§ **Work instructions**
Go line by line through the records below. Copy whichever lines contain the string "дней".

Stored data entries
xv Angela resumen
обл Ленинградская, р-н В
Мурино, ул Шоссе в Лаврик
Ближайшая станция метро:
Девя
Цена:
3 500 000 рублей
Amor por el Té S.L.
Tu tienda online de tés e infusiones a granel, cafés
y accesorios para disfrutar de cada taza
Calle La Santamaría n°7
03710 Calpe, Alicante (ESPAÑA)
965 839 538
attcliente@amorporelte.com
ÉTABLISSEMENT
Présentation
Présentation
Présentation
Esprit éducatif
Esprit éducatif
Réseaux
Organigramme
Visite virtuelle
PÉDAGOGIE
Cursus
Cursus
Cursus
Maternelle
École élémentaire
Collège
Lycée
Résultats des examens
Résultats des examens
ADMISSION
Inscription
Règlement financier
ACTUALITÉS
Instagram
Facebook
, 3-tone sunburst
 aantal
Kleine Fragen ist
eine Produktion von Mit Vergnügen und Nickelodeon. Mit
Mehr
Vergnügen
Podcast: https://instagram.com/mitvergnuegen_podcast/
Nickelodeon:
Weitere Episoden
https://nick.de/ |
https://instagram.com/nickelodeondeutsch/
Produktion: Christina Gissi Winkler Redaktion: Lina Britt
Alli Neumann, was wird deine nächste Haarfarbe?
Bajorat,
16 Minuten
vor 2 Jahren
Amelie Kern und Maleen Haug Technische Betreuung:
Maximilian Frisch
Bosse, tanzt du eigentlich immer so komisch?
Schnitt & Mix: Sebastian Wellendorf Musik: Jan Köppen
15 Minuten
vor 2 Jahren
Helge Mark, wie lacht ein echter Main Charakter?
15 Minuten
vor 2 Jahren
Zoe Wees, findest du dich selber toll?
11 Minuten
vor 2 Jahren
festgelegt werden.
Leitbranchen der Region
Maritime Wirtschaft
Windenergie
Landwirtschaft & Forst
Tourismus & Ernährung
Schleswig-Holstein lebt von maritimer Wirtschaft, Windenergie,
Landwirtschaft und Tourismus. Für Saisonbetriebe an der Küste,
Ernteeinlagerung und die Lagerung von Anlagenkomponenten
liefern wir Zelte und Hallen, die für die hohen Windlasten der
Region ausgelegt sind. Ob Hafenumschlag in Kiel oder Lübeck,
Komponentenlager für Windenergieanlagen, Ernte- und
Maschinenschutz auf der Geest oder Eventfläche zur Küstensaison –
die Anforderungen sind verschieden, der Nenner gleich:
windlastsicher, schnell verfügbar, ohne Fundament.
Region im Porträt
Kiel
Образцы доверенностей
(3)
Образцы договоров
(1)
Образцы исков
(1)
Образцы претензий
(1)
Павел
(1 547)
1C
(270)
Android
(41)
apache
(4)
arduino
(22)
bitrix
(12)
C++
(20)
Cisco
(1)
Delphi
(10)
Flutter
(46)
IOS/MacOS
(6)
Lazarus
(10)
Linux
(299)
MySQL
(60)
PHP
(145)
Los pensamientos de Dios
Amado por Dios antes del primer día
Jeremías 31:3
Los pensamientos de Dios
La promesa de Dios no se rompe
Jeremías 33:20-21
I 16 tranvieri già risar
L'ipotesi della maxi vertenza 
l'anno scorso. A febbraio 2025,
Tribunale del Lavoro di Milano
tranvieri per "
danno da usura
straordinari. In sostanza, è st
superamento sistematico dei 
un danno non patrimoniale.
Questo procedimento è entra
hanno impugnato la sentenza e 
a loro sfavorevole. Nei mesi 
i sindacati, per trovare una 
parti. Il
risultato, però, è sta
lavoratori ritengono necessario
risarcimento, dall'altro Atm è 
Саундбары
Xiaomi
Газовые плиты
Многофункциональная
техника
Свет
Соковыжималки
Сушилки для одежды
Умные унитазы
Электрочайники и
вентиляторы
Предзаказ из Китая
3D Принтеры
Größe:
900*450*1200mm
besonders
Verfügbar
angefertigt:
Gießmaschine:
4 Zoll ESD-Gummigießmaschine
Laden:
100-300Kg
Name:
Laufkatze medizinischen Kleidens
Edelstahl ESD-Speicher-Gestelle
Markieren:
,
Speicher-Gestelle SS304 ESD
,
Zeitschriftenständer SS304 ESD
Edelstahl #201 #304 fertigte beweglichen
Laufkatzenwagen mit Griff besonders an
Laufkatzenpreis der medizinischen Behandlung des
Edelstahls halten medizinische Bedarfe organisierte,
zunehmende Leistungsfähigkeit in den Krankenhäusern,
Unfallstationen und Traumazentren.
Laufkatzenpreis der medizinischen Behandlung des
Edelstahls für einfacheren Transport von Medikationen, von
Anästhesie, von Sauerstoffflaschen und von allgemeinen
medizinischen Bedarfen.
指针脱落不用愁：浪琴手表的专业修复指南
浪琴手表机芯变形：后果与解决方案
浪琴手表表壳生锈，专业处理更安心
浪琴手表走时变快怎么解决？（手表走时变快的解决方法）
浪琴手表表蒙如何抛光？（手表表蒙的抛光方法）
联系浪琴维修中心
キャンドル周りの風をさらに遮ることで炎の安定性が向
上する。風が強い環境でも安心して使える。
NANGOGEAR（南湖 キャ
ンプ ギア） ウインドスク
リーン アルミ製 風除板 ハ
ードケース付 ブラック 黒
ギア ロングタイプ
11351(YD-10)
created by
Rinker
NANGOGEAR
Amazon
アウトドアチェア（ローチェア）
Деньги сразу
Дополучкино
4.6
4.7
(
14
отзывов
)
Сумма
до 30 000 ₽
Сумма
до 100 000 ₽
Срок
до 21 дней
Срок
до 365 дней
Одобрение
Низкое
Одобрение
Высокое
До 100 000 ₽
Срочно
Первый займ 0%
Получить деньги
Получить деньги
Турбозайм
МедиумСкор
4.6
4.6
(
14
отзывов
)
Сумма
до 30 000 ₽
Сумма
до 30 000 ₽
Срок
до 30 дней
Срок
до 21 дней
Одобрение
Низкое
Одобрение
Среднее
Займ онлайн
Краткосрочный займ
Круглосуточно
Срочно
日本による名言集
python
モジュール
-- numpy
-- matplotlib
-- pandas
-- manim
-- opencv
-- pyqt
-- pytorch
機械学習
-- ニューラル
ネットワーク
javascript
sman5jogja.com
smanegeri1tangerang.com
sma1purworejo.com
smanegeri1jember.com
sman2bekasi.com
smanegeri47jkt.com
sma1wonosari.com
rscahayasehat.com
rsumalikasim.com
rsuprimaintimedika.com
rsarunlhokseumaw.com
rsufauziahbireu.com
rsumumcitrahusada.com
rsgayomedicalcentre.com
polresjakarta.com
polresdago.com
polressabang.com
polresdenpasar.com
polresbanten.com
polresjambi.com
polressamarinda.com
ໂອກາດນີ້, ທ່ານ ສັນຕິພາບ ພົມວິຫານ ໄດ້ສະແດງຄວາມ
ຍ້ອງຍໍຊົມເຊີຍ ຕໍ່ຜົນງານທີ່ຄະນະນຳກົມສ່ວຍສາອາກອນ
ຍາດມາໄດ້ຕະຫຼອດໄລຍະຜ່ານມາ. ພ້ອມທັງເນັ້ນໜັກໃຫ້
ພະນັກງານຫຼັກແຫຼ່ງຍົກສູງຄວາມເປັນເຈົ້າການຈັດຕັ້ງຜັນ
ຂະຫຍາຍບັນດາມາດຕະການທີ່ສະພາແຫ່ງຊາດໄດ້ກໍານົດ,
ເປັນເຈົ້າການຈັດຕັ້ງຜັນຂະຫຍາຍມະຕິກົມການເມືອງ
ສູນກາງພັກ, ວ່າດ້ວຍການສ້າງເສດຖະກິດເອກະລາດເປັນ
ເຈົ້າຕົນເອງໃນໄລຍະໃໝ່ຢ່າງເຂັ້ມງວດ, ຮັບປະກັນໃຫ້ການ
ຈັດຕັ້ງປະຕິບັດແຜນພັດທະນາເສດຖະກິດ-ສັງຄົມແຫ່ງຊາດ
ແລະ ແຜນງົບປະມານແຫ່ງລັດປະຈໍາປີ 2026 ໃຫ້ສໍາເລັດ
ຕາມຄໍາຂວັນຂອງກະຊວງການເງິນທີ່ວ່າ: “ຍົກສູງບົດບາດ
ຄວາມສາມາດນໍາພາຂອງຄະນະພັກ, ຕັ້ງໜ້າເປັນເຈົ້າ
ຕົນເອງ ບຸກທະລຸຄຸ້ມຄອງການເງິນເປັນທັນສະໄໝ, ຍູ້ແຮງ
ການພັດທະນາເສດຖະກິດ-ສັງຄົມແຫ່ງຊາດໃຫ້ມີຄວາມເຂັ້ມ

§ **Finished task**
до 21 дней
до 365 дней
до 30 дней
до 21 дней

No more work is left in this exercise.